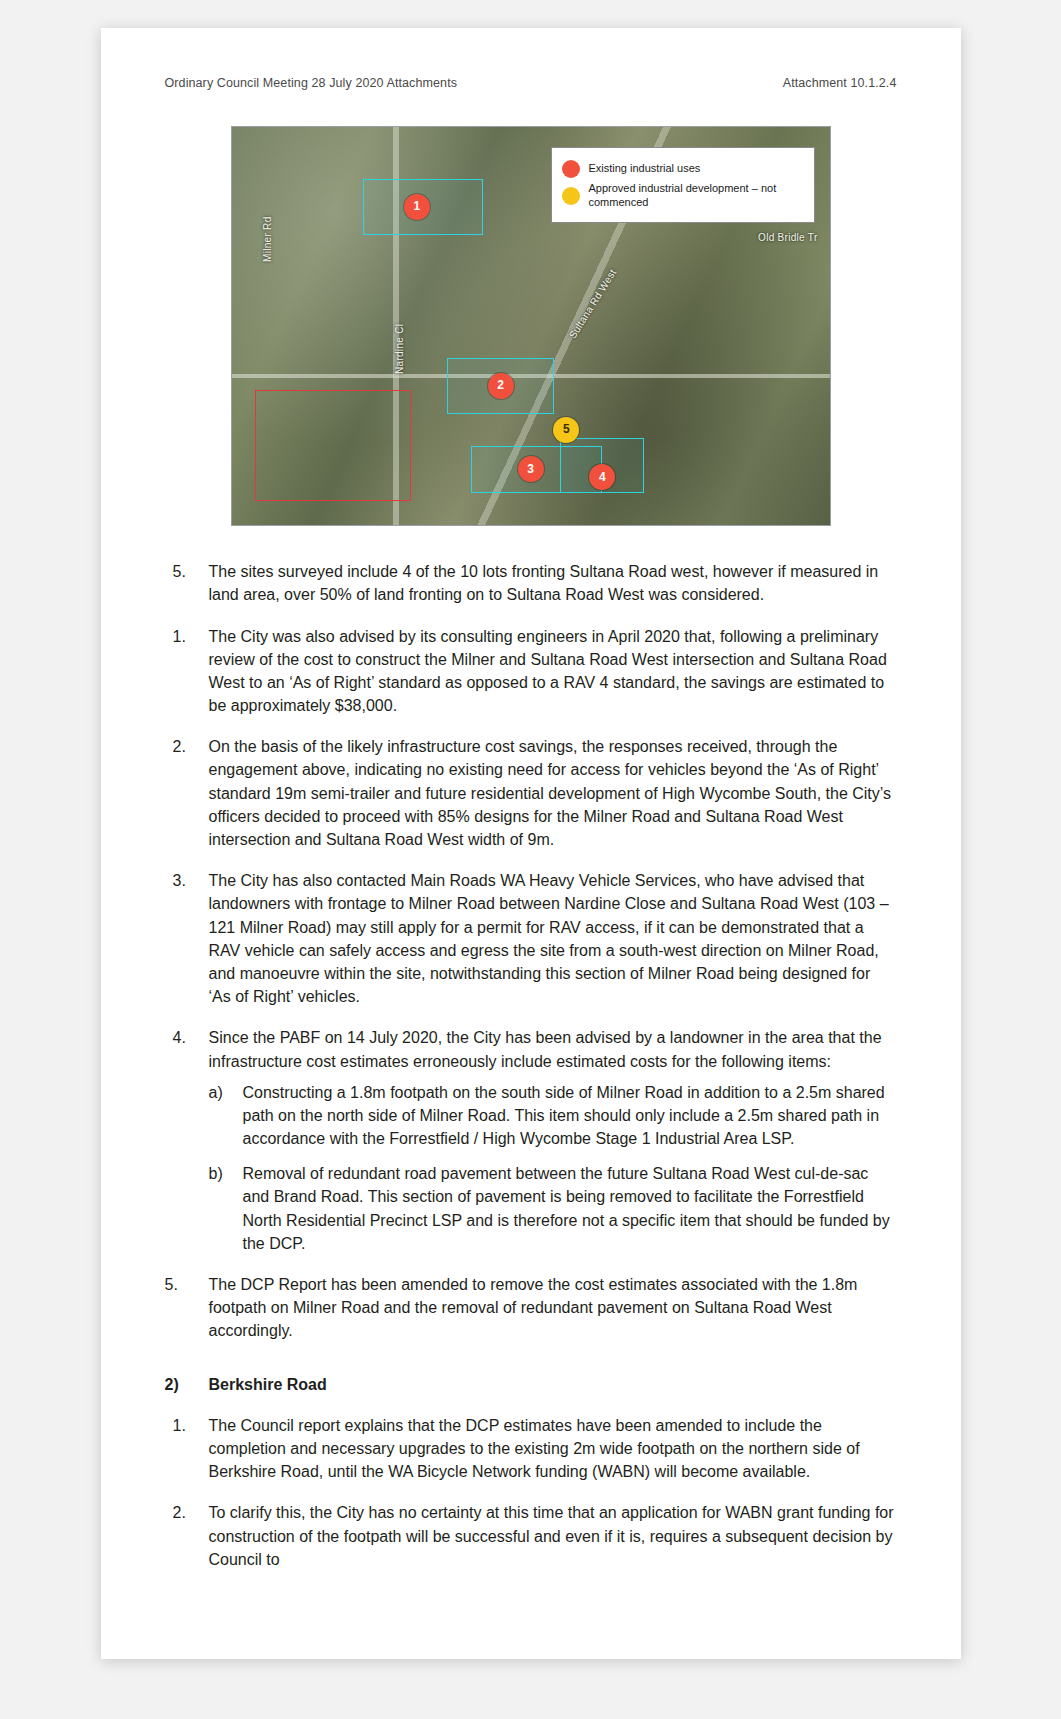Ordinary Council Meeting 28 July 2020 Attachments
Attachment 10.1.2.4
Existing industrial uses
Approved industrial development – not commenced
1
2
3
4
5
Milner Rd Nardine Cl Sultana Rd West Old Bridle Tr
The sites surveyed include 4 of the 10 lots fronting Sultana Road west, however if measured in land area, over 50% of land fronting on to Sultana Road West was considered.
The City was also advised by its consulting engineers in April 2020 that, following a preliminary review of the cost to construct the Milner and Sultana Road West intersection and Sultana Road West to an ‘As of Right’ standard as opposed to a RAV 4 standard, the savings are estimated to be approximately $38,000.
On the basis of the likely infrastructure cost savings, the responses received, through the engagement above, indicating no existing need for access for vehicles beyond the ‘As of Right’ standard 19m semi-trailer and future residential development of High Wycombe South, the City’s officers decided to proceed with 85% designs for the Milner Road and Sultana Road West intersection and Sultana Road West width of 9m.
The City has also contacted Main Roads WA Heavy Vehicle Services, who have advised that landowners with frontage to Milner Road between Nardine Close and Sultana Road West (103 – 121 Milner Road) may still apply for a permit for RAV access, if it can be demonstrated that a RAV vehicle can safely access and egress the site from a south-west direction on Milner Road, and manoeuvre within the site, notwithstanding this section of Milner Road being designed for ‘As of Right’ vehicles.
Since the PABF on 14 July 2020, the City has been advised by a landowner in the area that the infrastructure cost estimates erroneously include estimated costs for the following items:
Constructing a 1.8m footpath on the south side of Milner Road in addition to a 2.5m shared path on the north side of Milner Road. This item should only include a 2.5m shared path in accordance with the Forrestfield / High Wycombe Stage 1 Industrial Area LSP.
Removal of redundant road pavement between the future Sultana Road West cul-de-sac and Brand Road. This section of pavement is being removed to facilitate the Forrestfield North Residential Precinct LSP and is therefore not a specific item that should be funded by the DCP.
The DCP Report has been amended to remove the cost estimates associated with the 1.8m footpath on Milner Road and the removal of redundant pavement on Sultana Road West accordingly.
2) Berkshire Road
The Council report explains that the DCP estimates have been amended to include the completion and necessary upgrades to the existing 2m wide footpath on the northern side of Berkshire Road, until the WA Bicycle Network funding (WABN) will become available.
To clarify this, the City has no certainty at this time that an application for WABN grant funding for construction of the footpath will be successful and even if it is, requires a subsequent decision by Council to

==========

### What to do
Up to and including the last line of the material, reproduce every line exactly, beginning with the one that contains "The DCP Report" and adding nothing else.

### Response to the task
The DCP Report has been amended to remove the cost estimates associated with the 1.8m footpath on Milner Road and the removal of redundant pavement on Sultana Road West accordingly.
2) Berkshire Road
The Council report explains that the DCP estimates have been amended to include the completion and necessary upgrades to the existing 2m wide footpath on the northern side of Berkshire Road, until the WA Bicycle Network funding (WABN) will become available.
To clarify this, the City has no certainty at this time that an application for WABN grant funding for construction of the footpath will be successful and even if it is, requires a subsequent decision by Council to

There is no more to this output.